The engagement KPI represents how much a user is engaging with the content on a site. In many domains, it’s an extremely relevant number to look at and track over time. If a user is engaging a lot with the content, he/she is probably more likely to convert compared to an average user.

What conversion really is depends on your domain. For example, if you are running an e-commerce store a conversion could be to actually buy something, i.e. complete the checkout flow.

But the engagement KPI does not only indicate how likely it is for a user to convert, it’s also a good way of measuring the quality of your content. It’s likely to think that a product with crisp images and a great product description will engage a user more than a product with a crappy image and description. The engagement KPI also says a lot about the UI and the over-all user experience. If the user cannot find the information, then it’s of course impossible to consume it. It encourages users to spend more time on the site, look at more products and in the end being a more satisfied customer.

If you aren’t already tracking user engagement, it’s about time!

How to track and measure it

The engagement KPI has a bit of a bad reputation when it comes to actually measuring it. And no wonder why, the definition of the KPI is pretty fuzzy. But it doesn’t have to be that hard! Google Analytics comes with a great set of tools to help.

The basic idea is simple. We use event tracking in Google Analytics to keep track of what the user has done on the site. We then assume that the more actions a user has completed, the higher is the level of engagement.

First off, we need to come up with actions that indicates that a user has engaged with the content. We then score each action with a number of points, where a higher number means that the action is more valuable. An example of actions and scoring for an e-commerce store could be something like this:

Action Score
Visits a product 1 point
Clicking on a product image 1 point
Have looked at all the images in the slideshow 2 points
Clicking on a link in the product description 1 point
Put the product in the shopping cart 3 points

If a user has done all of these actions, he/she definitely seems interested in buying the product. And that’s exactly what we want to measure!

To get this up and running in Google Analytics:

  • Track an event for the action
  • Set up a goal for that action
  • Set the goal value to the number of points for the action

Goal values in Google Analytics is typically measured in USD (or any other configured currency). But that doesn’t matter, you can simply think of 1 USD = 1 point.

Getting the reports

Now comes the hard part: Waiting. Goals in Google Analytics are not applied retroactively, so we have to wait for new data. While waiting, we can setup some reports to get a better understanding of how the site is being used.
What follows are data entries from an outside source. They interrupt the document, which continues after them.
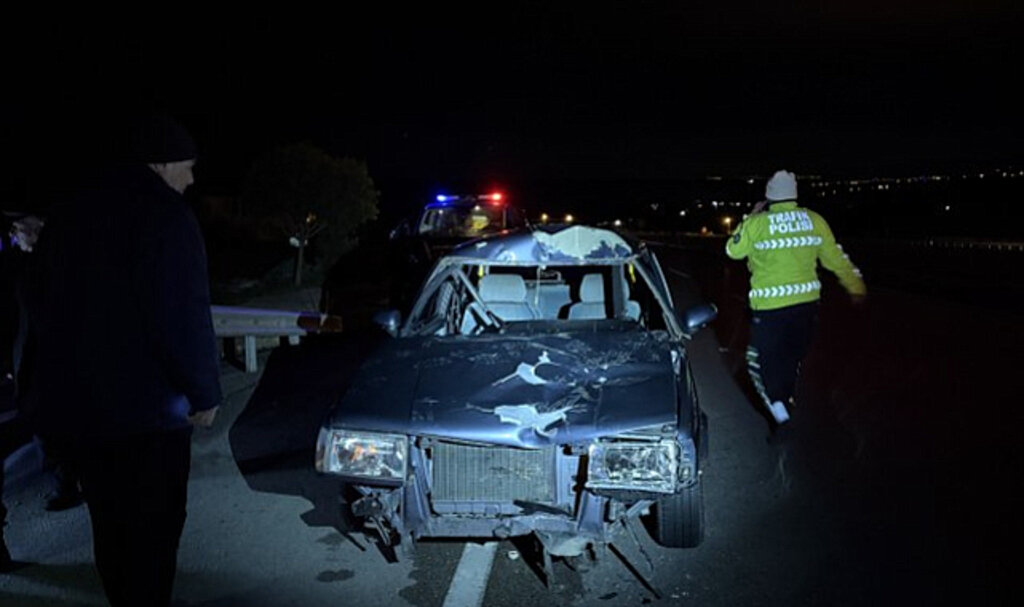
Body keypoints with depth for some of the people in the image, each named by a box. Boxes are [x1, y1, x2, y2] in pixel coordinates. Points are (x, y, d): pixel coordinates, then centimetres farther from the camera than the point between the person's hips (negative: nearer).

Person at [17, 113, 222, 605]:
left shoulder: (68, 213, 12)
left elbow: (40, 307, 17)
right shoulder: (165, 215, -14)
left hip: (67, 401, 8)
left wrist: (37, 387, 24)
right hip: (144, 404, -8)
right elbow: (184, 316, -21)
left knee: (110, 522, 21)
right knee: (152, 527, 5)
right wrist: (203, 391, -11)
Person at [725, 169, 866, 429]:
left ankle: (782, 419, -6)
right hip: (807, 303, 4)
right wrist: (856, 287, 20)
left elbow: (733, 250, 7)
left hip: (770, 307, -4)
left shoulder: (756, 223, -8)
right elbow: (836, 258, 9)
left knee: (762, 363, 5)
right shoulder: (814, 220, 2)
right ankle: (785, 407, 35)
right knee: (792, 361, 20)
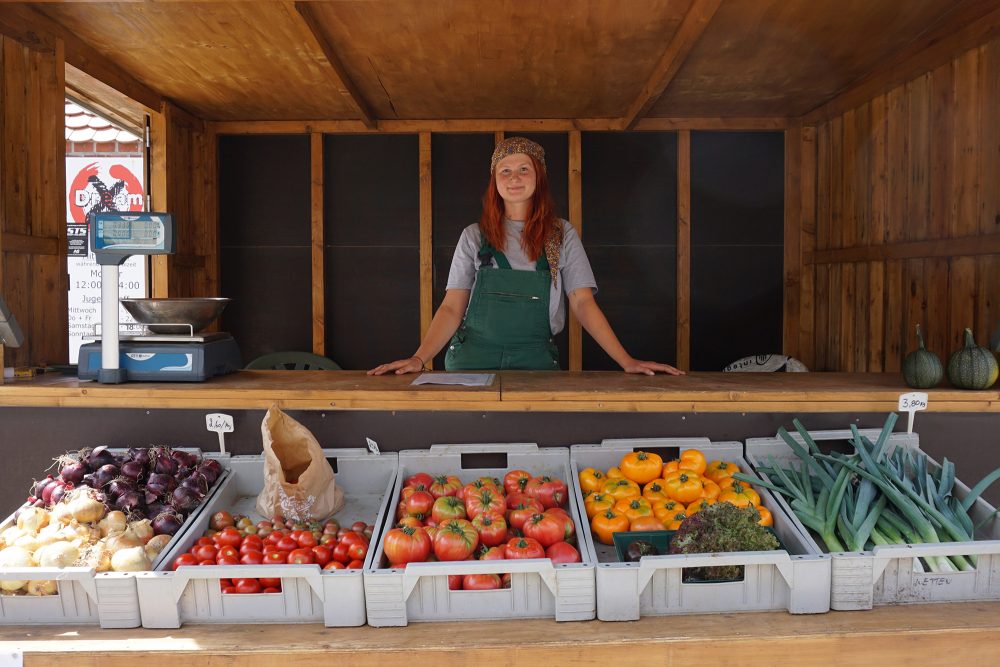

Let’s first define three new segments: Low-, medium- and high-engagement users. We segment the users based on goal value, which is the total score of the user. You can think of low-, medium- and high as buckets for our users, where a user can only be placed in one bucket at a time. The only thing we need to do is to come up with limits for these buckets, this could for example be:

  • Low, 0-2 points
  • Medium, 3-4 points
  • High, 5+ points

Sidenote: Make sure to segment based on user goal value and not session goal value, otherwise the user will not keep the score between visits. User-based goal values are by default kept for 7 days. Meaning a returning visitor will add points to its previous score, which is exactly what we want.

We can now get all our usual reports segmented by engagement. How cool is that? For example, you could evaluate things like:

  • Where do high engagement users come from? Direct traffic? Google? Facebook?
  • Which part of the country attracts most high engagement users?
  • How did the last marketing campaign go? Which one generated the most medium- and high-engagement users?

And the most important of them all: We can now track how the proportions of these segments change over time. Are our users moving from low-to-medium and from medium-to-high? If that is the case, then we’re building the right things.


The engagement KPI is a great way of getting to know our users. It can help us prioritize what to build and how to build it, and since it integrates well with Google Analytics it easily can combined with A/B-testing. To get it set up doesn’t take long. As soon as the events are reported to Google Analytics, it’s just a matter of configuration.